## Input data
• • •

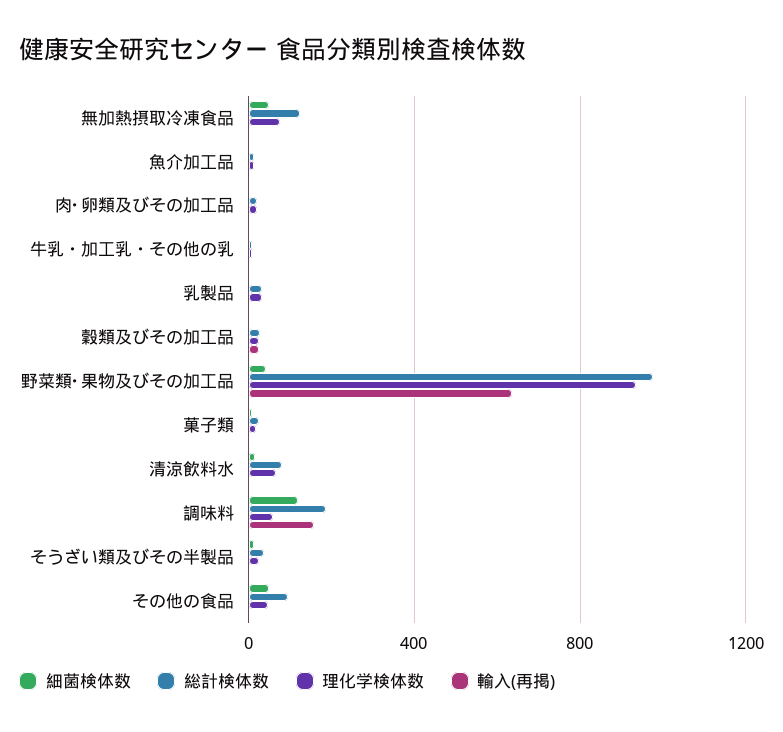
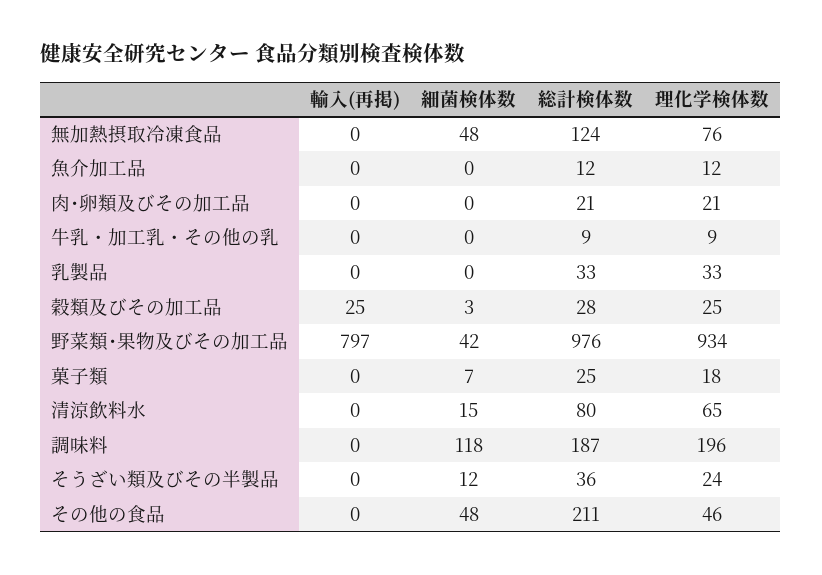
  {
    "細菌検体数": {
      "無加熱摂取冷凍食品": 48,
      "魚介加工品": 0,
      "肉･卵類及びその加工品": 0,
      "牛乳・加工乳・その他の乳": 0,
      "乳製品": 0,
      "穀類及びその加工品": 3,
      "野菜類･果物及びその加工品": 42,
      "菓子類": 7,
      "清涼飲料水": 15,
      "調味料": 118,
      "そうざい類及びその半製品": 12,
      "その他の食品": 48
    },
    "総計検体数": {
      "無加熱摂取冷凍食品": 124,
      "魚介加工品": 12,
      "肉･卵類及びその加工品": 21,
      "牛乳・加工乳・その他の乳": 9,
      "乳製品": 33,
      "穀類及びその加工品": 28,
      "野菜類･果物及びその加工品": 976,
      "菓子類": 25,
      "清涼飲料水": 80,
      "調味料": 187,
      "そうざい類及びその半製品": 36,
-     "その他の食品": 100
+     "その他の食品": 211
    },
    "理化学検体数": {
      "無加熱摂取冷凍食品": 76,
      "魚介加工品": 12,
      "肉･卵類及びその加工品": 21,
      "牛乳・加工乳・その他の乳": 9,
      "乳製品": 33,
      "穀類及びその加工品": 25,
      "野菜類･果物及びその加工品": 934,
      "菓子類": 18,
      "清涼飲料水": 65,
-     "調味料": 50,
+     "調味料": 196,
      "そうざい類及びその半製品": 24,
      "その他の食品": 46
    },
    "輸入(再掲)": {
      "無加熱摂取冷凍食品": 0,
      "魚介加工品": 0,
      "肉･卵類及びその加工品": 0,
      "牛乳・加工乳・その他の乳": 0,
      "乳製品": 0,
      "穀類及びその加工品": 25,
-     "野菜類･果物及びその加工品": 650,
+     "野菜類･果物及びその加工品": 797,
      "菓子類": 0,
      "清涼飲料水": 0,
-     "調味料": 150,
+     "調味料": 0,
      "そうざい類及びその半製品": 0,
      "その他の食品": 0
    }
  }

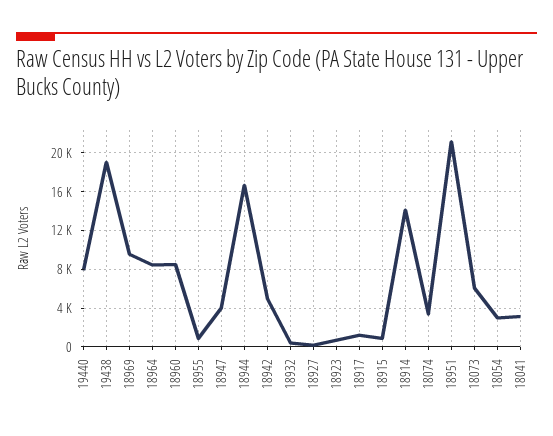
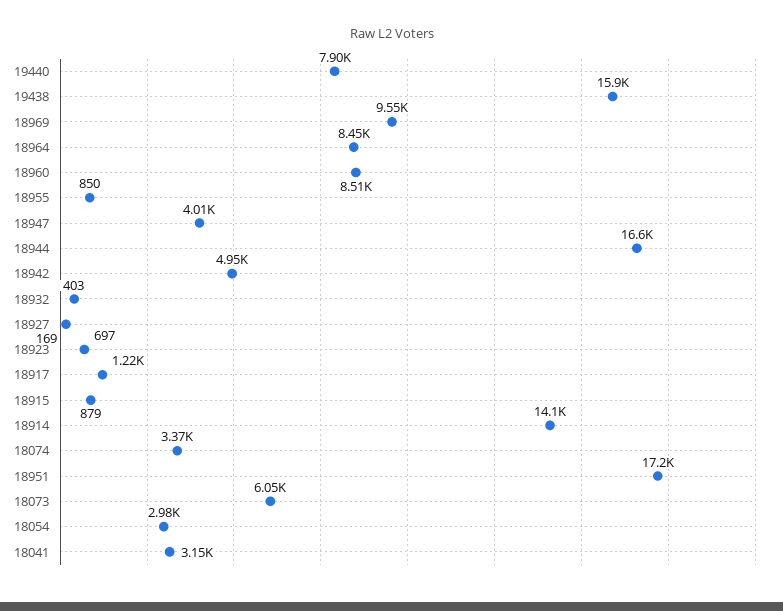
  {
    "19440": 7900,
-   "19438": 19000,
+   "19438": 15900,
    "18969": 9550,
    "18964": 8450,
    "18960": 8510,
    "18955": 850,
    "18947": 4010,
    "18944": 16600,
    "18942": 4950,
    "18932": 403,
    "18927": 169,
    "18923": 697,
    "18917": 1220,
    "18915": 879,
    "18914": 14100,
    "18074": 3370,
-   "18951": 21000,
+   "18951": 17200,
    "18073": 6050,
    "18054": 2980,
    "18041": 3150
  }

• • •

## Problem description
The answer consists of the lines above that include the word "そうざい類及びその半製品", each copied exactly.

## Written solution
      "そうざい類及びその半製品": 12,
      "そうざい類及びその半製品": 36,
      "そうざい類及びその半製品": 24,
      "そうざい類及びその半製品": 0,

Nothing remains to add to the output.